Running hundreds of thousands of simulations is no easy task for just any researcher. When Parul Johri was faced with this particular problem, she knew she needed more computational power, which is where the OSG came into play.
Johri is a postdoctoral researcher with the Jensen Lab at Arizona State University who recently spoke about using high throughput computing (HTC) in her population genetics work at the recent OSG All-Hands Meeting 2022. Running hundreds of thousands of jobs that harnessed more than nine million computing hours on OSG’s Open Science Pool (OSPool), she shared that OSG services and the HTCondor Software Suite (HTCSS) were essential capabilities: “Without these HTC services and technologies, it would not have been possible to complete any of this work.”
Population genetics research focuses on understanding the impact of processes like selection and mutation that affect genetic variation within natural populations. However, there are no mathematical expressions to describe patterns of genetic variation in populations with complex histories and selection. Instead, hundreds of thousands of simulations are required to model these complicated evolutionary scenario trajectories, with HTCSS playing a critical role.

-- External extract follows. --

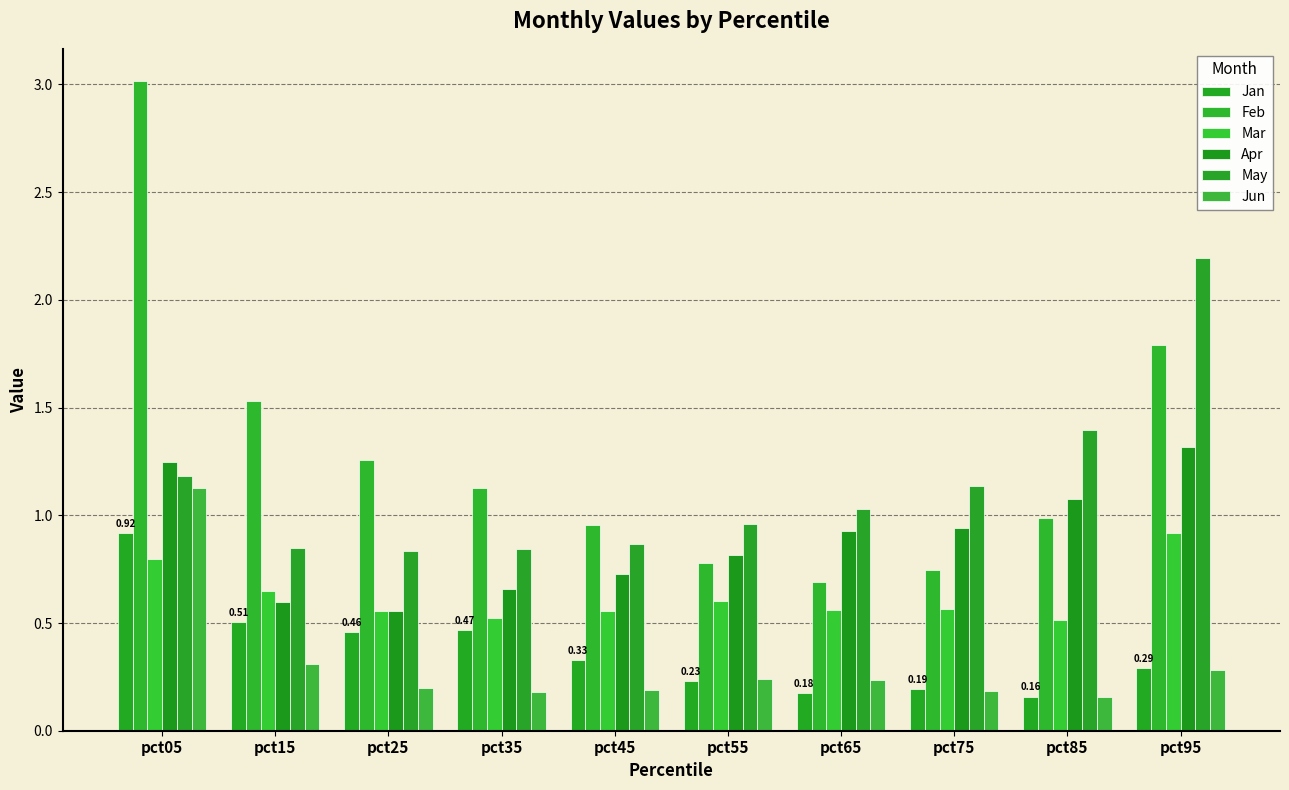

Rank the categories by Mar value from highest to lowest.

pct95, pct05, pct15, pct55, pct75, pct65, pct25, pct45, pct35, pct85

Some HTCSS features and HTC services and technologies were helpful for Johri’s work. First, high-throughput simulations are easy to communicate and execute via an HTCSS Access Point operated as part of the OSG Connect service. Beginning with population parameters that describe the entire population, Johri can create a single HTCSS submit file to simulate hundreds of thousands of gene samples across the genomes for each of these parameters. She then creates hundreds of thousands of evolutionary replicates for each simulation to make inferences about the parameters from a natural population. Each simulation is managed as a single job by HTCSS.
Additionally, because the OSPool supports the execution of user software within containers, Johri can easily run this work using SLiM, a population-genetic simulator. She and other population genetics researchers use these parameters to create simulations that imitate realistic data, making SLiM a beneficial and convenient program. Christina Koch, a Research Computing Facilitator at the CHTC, helped Johri create a SLiM container, making it easy to run on the OSPool.

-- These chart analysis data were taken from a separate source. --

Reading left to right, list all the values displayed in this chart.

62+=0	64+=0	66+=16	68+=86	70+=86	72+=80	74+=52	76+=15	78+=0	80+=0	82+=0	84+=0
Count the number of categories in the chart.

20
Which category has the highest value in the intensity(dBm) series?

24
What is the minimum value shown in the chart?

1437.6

The SLiM software doesn’t require input files, just the parameters Johri passes as commands to SLiM in the HTCSS submit file. HTCSS capabilities are available via the Access Points operated by OSG as part of the OSG Connect service for US-based research projects. After she submits the jobs through an HTCSS Access Point, SLiM performs simulations for each input parameter. It sends back an output file – anything from a simple summary statistic to entire genome samples of individuals from the simulated population.

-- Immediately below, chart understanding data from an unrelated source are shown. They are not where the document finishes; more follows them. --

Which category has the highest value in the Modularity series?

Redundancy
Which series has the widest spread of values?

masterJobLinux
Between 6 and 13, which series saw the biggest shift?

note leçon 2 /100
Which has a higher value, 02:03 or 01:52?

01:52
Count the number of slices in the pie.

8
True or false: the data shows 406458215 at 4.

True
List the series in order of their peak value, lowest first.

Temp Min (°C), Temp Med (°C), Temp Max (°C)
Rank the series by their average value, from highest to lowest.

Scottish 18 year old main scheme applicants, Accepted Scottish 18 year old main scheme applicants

Through an HTCSS Access Point, Johri ran three million jobs for examining genetic variation in Drosophila (common fruit flies common to genetics research), 50,000 jobs for influenza, and one and a half million jobs for humans. Using over nine and a half million wall hours in the last three years, Johri has published three manuscripts rich with genetic patterns and findings.
Looking towards the horizon, Johri views HTC services as a vital resource: “I’m hoping that HTC services and technologies will continue to play a central role in performing evolutionary inferences in the future.” This hope doesn’t only apply to Johri’s research –– it’s reflective of the entire field of population genetics. With dHTC services and technologies like the OSPool and HTCSS at their fingertips, population genetics researchers everywhere can push the field’s boundaries.